In de Archiefregeling zijn de termen archiefruimte en archiefbewaarplaats komen te vervallen. Uit gesprekken is gebleken dat bij beheer van fysieke documenten er behoefte was aan vergelijkbare termen. We zijn uitgekomen bij de term plusdepot.

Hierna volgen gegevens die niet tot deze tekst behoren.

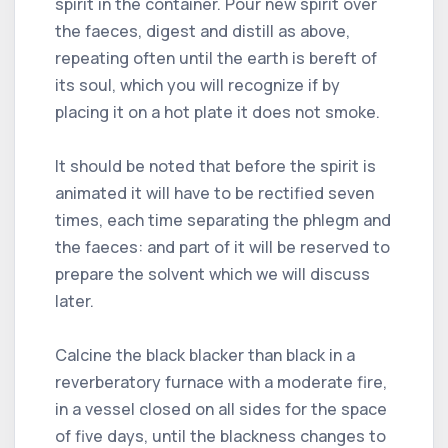
spirit in the container. Pour new spirit over
the faeces, digest and distill as above,
repeating often until the earth is bereft of
its soul, which you will recognize if by
placing it on a hot plate it does not smoke.
It should be noted that before the spirit is
animated it will have to be rectified seven
times, each time separating the phlegm and
the faeces: and part of it will be reserved to
prepare the solvent which we will discuss
later.
Calcine the black blacker than black in a
reverberatory furnace with a moderate fire,
in a vessel closed on all sides for the space
of five days, until the blackness changes to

Mochten hiervoor alternatieve termen of ideeën zijn dan waarderen we het wanneer dat in de reactie op de internetconsultatie wordt meegegeven.
Archiefregeling artikel 7. 1: Wat is de functie/rol hoofdinspecteur en waar is deze organisatorisch geplaatst?
De hoofdinspecteur is werkzaam bij de Inspectie Overheidsinformatie en Erfgoed en geeft daar leiding aan het onderdeel Overheidsinformatie en de inspecteurs die daar werkzaam zijn.
Ik zie in de Archiefregeling niet meer het "kwaliteitssysteem" terugkomen. Waarom? Evt. welke artikelen vervangen dit?
Het kwaliteitssysteem keert als zodanig niet terug in de Archiefregeling. De grondslag voor nadere regels voor duurzame toegankelijkheid (artikel 4.1) in de Archiefwet 20XX is ruim en ziet vooral op inhoudelijke eisen. De beheerregels (artikel 4.2 van de Archiefwet20XX) zijn naar aanleiding van de vragen van de Kamer uit april 2022 nader ingevuld en aangescherpt. In artikel 4.2, tweede lid onder b, is een verplichting opgenomen tot periodieke evaluatie van wijze van beheer, in het bijzonder wat betreft de maatregelen ten behoeve van de duurzame toegankelijkheid van documenten. Middels de Nota van Wijziging is de evaluatie aangescherpt door te stellen dat de wijze van beheer ‘onderzocht, geëvalueerd’ dienen te worden. Dit biedt naar ons idee op wetsniveau een aanknopingspunt voor een kwaliteitssysteem.
Archiefregeling artikel 1.2., 1.3 en 2.2: Wat is de doelstelling van de artikelen 1.2, 1.3 2.2? Er wordt telkens gesproken over 'voldoen aan vergelijkbare minimaal gelijke normen'. Dan wordt er toch voldaan aan de norm? Wat is de meerwaarde van deze artikelen.?
Artikelen 1.2, 1.3 en 2.2 van de Archiefregeling 20XX kennen, evenals de huidige Archiefregeling, gelijkstellingsbepalingen. Deze gelijkstellingsbepalingen borgen dat er inhoudelijk in ieder geval voldaan wordt aan de gestelde norm en laat tegelijkertijd ruimte voor verantwoordelijke overheidsorganen om een andere norm te hanteren. Dit is voornamelijk van belang voor private organisaties die met openbaar gezag zijn bekleed. De verplichtingen uit de Archiefwet hebben soms maar betrekking op een klein deel van de taken van een organisatie. Vaak zijn er ook domeinstandaarden en -normen die men vanuit andere verplichtingen dient toe te passen. De gelijkstellingsbepaling voorzien in deze gevallen in ruimte om inhoudelijk te bezien of men of deze inhoudelijk gelijkwaardig zijn en dat men door toepassing van deze normen ook voldoet aan de eisen uit de Archiefregeling.
[1] Tweede Kamer, vergaderjaar 2021–2022, 35 968, nr. 3, p. 22-23.
[2] Tweede Kamer, vergaderjaar 2021–2022, 35 968, nr. 3, p. 23.